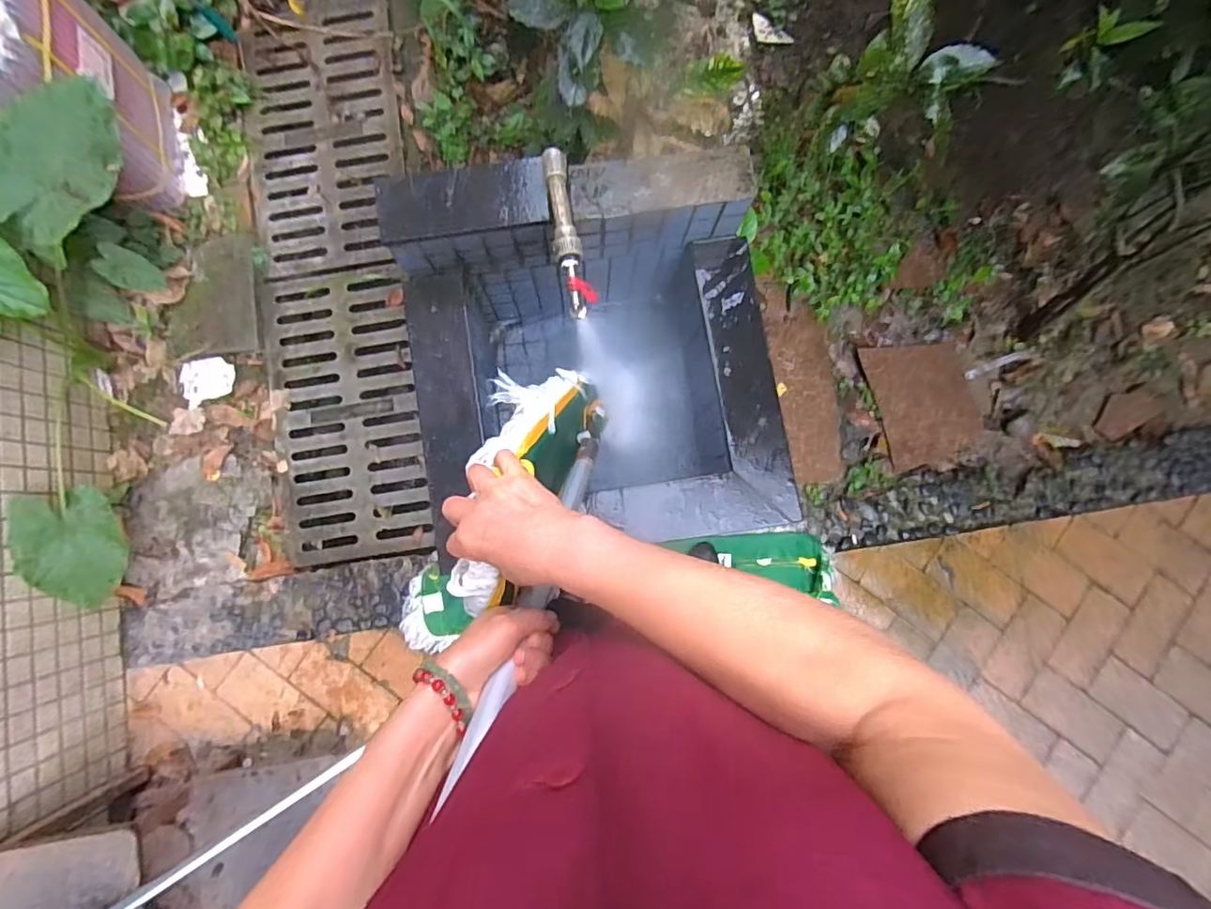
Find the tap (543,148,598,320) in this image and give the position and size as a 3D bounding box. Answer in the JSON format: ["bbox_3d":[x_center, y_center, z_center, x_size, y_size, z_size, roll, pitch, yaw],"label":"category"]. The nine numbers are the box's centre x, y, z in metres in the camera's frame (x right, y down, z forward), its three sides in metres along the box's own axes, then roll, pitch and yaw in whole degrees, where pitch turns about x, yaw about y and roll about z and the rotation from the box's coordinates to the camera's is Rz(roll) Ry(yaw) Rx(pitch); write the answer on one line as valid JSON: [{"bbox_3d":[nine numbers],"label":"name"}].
[{"bbox_3d":[-0.057,-0.328,0.828,0.048,0.048,0.249,-13,85,-2],"label":"tap"}]

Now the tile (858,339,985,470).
[{"bbox_3d":[0.805,-0.138,1.405,0.259,0.036,0.306,-16,85,-2],"label":"tile"}]

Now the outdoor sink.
[{"bbox_3d":[-0.020,-0.139,1.072,0.628,0.455,0.606,-8,85,-2],"label":"outdoor sink"}]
|---|
* _THE TASK_:
Repeat the records in full, exactly as they appear, but with the pictures removed.

* _YOUR RESPONSE_:
Find the tap (543,148,598,320) in this image and give the position and size as a 3D bounding box. Answer in the JSON format: ["bbox_3d":[x_center, y_center, z_center, x_size, y_size, z_size, roll, pitch, yaw],"label":"category"]. The nine numbers are the box's centre x, y, z in metres in the camera's frame (x right, y down, z forward), its three sides in metres along the box's own axes, then roll, pitch and yaw in whole degrees, where pitch turns about x, yaw about y and roll about z and the rotation from the box's coordinates to the camera's is Rz(roll) Ry(yaw) Rx(pitch); write the answer on one line as valid JSON: [{"bbox_3d":[nine numbers],"label":"name"}].
[{"bbox_3d":[-0.057,-0.328,0.828,0.048,0.048,0.249,-13,85,-2],"label":"tap"}]

Now the tile (858,339,985,470).
[{"bbox_3d":[0.805,-0.138,1.405,0.259,0.036,0.306,-16,85,-2],"label":"tile"}]

Now the outdoor sink.
[{"bbox_3d":[-0.020,-0.139,1.072,0.628,0.455,0.606,-8,85,-2],"label":"outdoor sink"}]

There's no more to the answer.